What is asked – Return the stretch of the social media guidance below starting at "That’s great. Have" and ending at "on digital platforms.", copied word for word.

Selection –
Read This If You Use Social Media; Everyone Should Know Our Thinking #

The presidential campaign, particularly the debates, and breaking news events such as this week’s mass shooting in Oregon draw many of us to social media. We want to monitor the news, post our reporting, share the interesting information we find and offer our thoughts.

That’s great. Have fun out there.

But … (there’s always a “but”) … all of us — journalists as well as those in other departments — need to remember that what we post and retweet can reflect on NPR. None of us want NPR’s reputation for fairness to be put in doubt because of things we do on digital platforms.

We’ve issued guidance on this before. Everyone is expected to be familiar with our thinking. Please reread:

The “Social Media” section of the handbook. The introduction specifically mentions NPR’s journalists, but the principles apply to others here as well. If you’re in doubt, talk to your supervisor:

“The Internet and the social media communities it encompasses can be incredible resources. They offer both a remarkably robust amount of historical material and an incredible amount of ‘real-time’ reporting from people at the scenes of breaking news events. But they also present new and unfamiliar challenges, and they tend to amplify the effects of any ethical misjudgments you might make. So tread carefully. Conduct yourself online just as you would in any other public circumstances as an NPR journalist. Treat those you encounter online with fairness, honesty and respect, just as you would offline. Verify information before passing it along. Be honest about your intent when reporting. Avoid actions that might discredit your professional impartiality. And always remember, you represent NPR.”

– “Some Guidance About Social Media On Election Day.” You could substitute the words “Debate Night” for “Election Day.”

– “Reminder: There Is No Privacy On The Web, And ‘Personal’ Pages Are Not Safe Zones.”  Here’s a key paragraph:

“Matt Thompson offers a test. Before posting something about your work or a news event or an issue, even if you’re putting it on what you think of as a personal page, ask this question: ‘Is it helping my journalism, or is it hurting my journalism?’ ”

Collected data –
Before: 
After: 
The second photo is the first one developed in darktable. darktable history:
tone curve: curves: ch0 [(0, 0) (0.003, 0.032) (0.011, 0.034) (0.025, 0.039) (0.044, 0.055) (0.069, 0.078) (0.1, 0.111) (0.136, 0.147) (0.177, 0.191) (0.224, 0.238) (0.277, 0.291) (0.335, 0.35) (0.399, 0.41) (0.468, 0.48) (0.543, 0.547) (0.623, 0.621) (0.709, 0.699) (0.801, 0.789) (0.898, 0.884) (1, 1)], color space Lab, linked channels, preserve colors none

Result below –
That’s great. Have fun out there.

But … (there’s always a “but”) … all of us — journalists as well as those in other departments — need to remember that what we post and retweet can reflect on NPR. None of us want NPR’s reputation for fairness to be put in doubt because of things we do on digital platforms.